__Task instructions__: Exact copy, no pictures: return only the lines below from the line with "Table 6. Quality" up to and including the line with "Table 1. Ten".

[Given entries Boundary: Start]

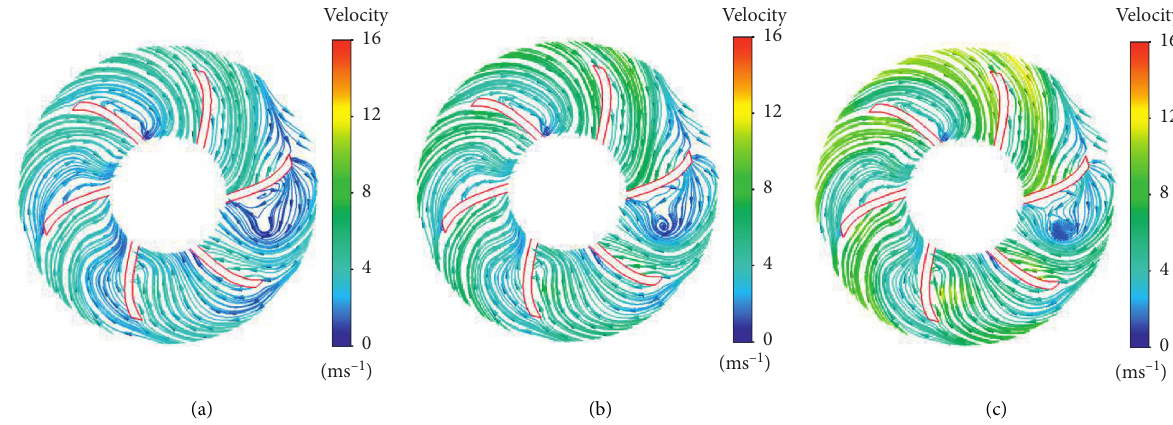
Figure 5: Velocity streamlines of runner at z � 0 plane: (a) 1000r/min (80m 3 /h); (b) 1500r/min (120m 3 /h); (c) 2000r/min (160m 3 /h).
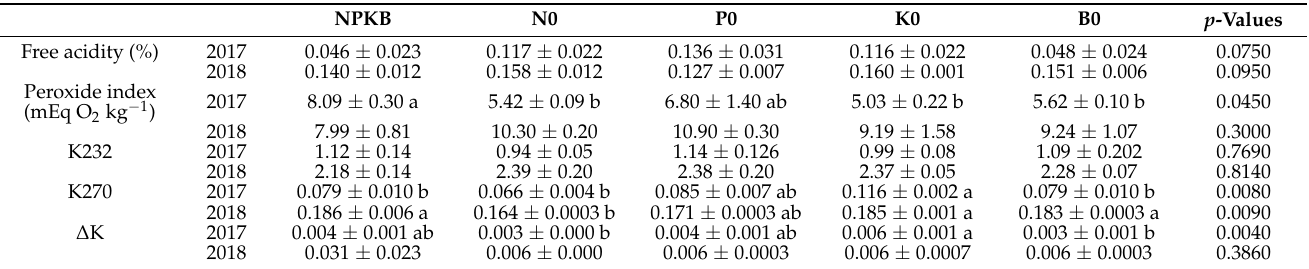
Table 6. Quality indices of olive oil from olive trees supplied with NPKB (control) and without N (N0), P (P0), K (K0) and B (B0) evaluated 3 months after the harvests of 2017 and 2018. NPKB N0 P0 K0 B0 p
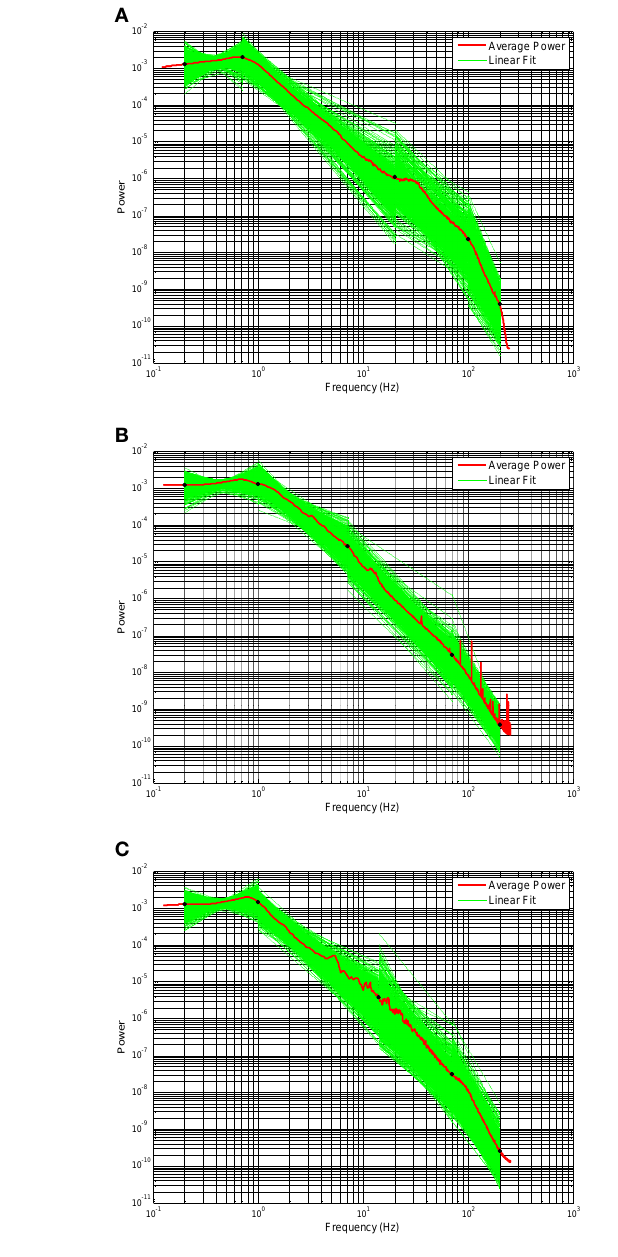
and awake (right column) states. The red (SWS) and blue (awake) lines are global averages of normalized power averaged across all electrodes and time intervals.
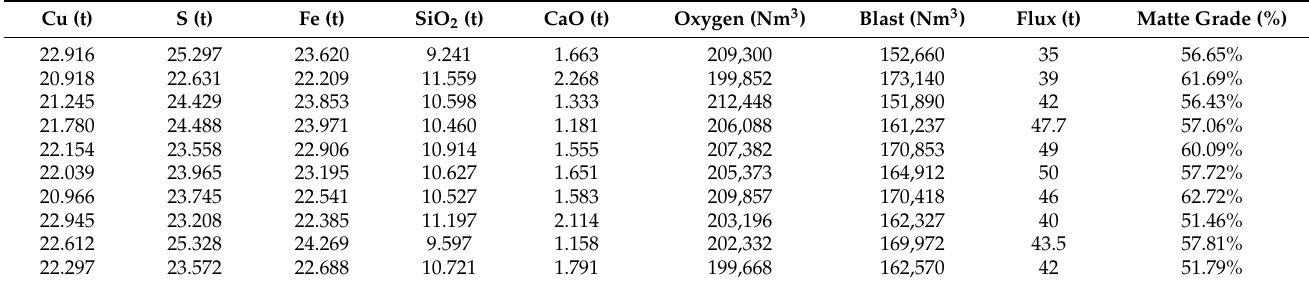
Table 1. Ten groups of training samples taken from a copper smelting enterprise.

[Given entries Boundary: End]
[Given entries Boundary: Start]

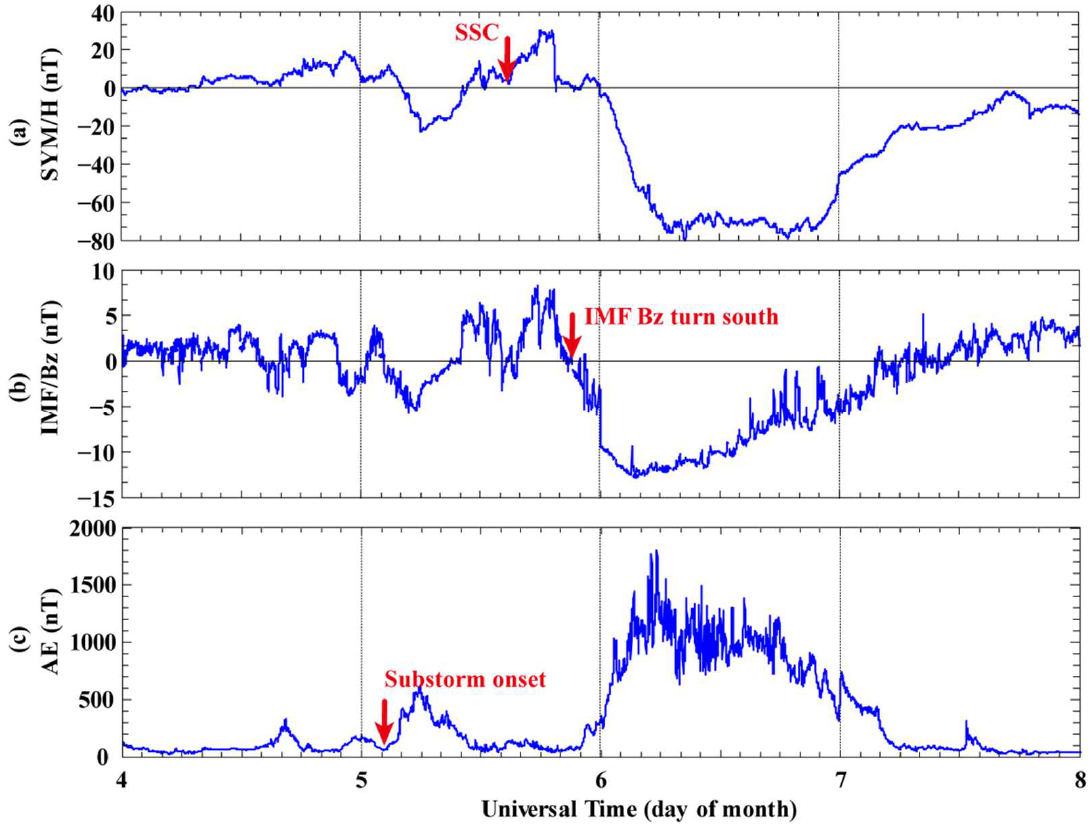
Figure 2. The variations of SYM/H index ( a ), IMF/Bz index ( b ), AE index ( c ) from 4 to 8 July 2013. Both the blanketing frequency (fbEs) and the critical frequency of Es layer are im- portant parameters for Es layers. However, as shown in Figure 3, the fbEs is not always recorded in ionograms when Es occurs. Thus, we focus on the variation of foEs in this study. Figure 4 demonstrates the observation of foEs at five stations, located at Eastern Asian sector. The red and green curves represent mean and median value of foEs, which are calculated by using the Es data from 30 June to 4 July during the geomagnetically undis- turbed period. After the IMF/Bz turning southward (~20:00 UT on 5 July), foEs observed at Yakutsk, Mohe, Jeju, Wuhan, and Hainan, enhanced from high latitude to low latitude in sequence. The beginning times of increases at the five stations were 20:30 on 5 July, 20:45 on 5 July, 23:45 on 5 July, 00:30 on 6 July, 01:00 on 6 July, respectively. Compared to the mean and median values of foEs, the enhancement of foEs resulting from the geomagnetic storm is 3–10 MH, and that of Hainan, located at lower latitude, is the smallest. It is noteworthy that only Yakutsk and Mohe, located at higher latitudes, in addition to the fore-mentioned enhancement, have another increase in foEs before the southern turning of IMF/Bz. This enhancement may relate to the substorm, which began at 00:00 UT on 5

[Given entries Boundary: End]
[Given entries Boundary: Start]

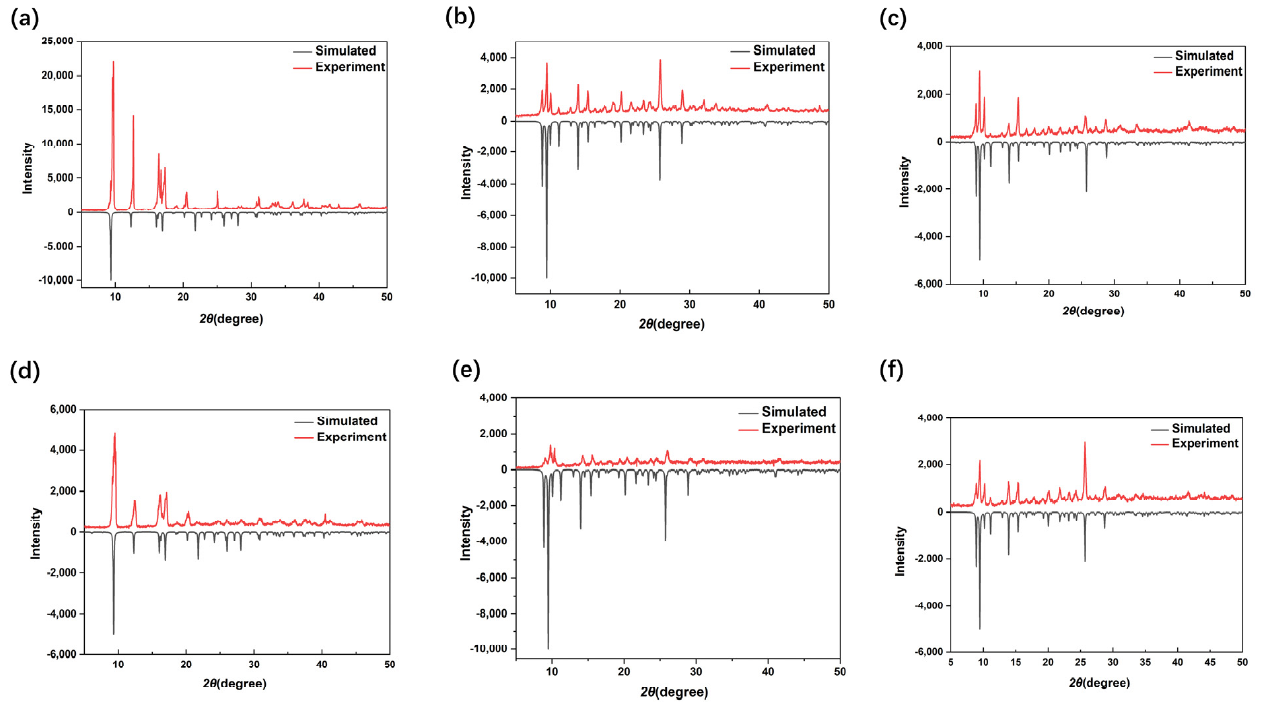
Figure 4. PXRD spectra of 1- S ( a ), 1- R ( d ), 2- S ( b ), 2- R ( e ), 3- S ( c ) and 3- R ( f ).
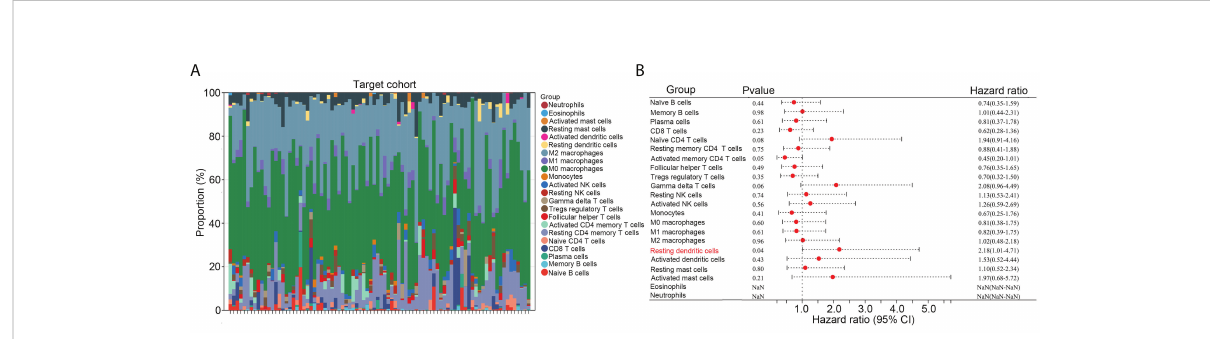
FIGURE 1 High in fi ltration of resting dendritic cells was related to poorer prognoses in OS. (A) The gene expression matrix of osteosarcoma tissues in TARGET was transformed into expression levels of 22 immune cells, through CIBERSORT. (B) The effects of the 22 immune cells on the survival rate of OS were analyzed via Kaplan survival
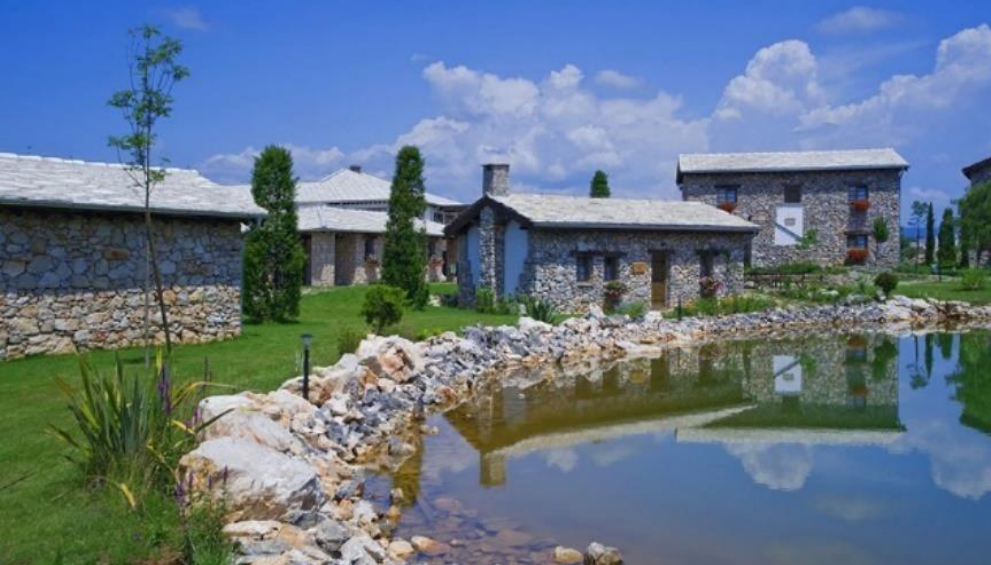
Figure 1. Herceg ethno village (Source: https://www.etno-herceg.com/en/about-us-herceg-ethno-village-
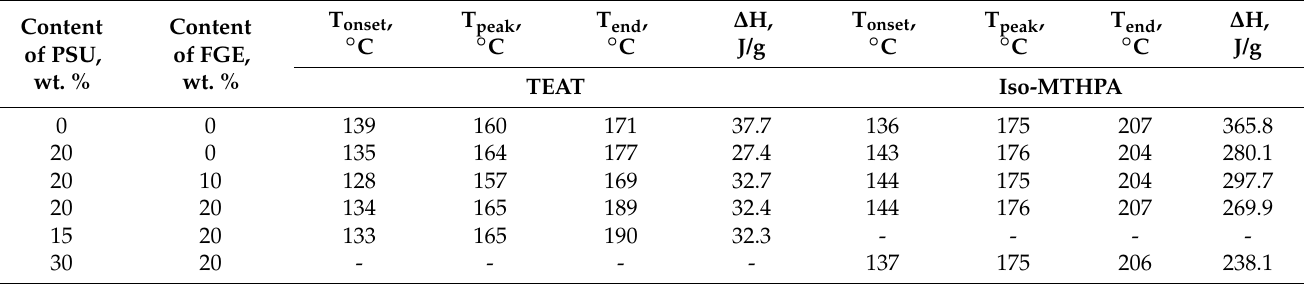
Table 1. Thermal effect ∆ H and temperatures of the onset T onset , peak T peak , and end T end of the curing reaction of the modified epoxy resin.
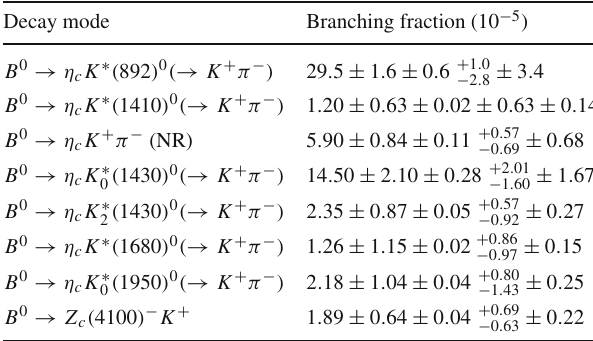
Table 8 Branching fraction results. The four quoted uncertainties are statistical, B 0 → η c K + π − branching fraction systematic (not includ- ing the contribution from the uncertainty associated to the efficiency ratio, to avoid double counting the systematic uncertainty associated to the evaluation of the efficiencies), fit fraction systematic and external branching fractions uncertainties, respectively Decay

[Given entries Boundary: End]

__Solution for this problem__:
Table 6. Quality indices of olive oil from olive trees supplied with NPKB (control) and without N (N0), P (P0), K (K0) and B (B0) evaluated 3 months after the harvests of 2017 and 2018. NPKB N0 P0 K0 B0 p
and awake (right column) states. The red (SWS) and blue (awake) lines are global averages of normalized power averaged across all electrodes and time intervals.
Table 1. Ten groups of training samples taken from a copper smelting enterprise.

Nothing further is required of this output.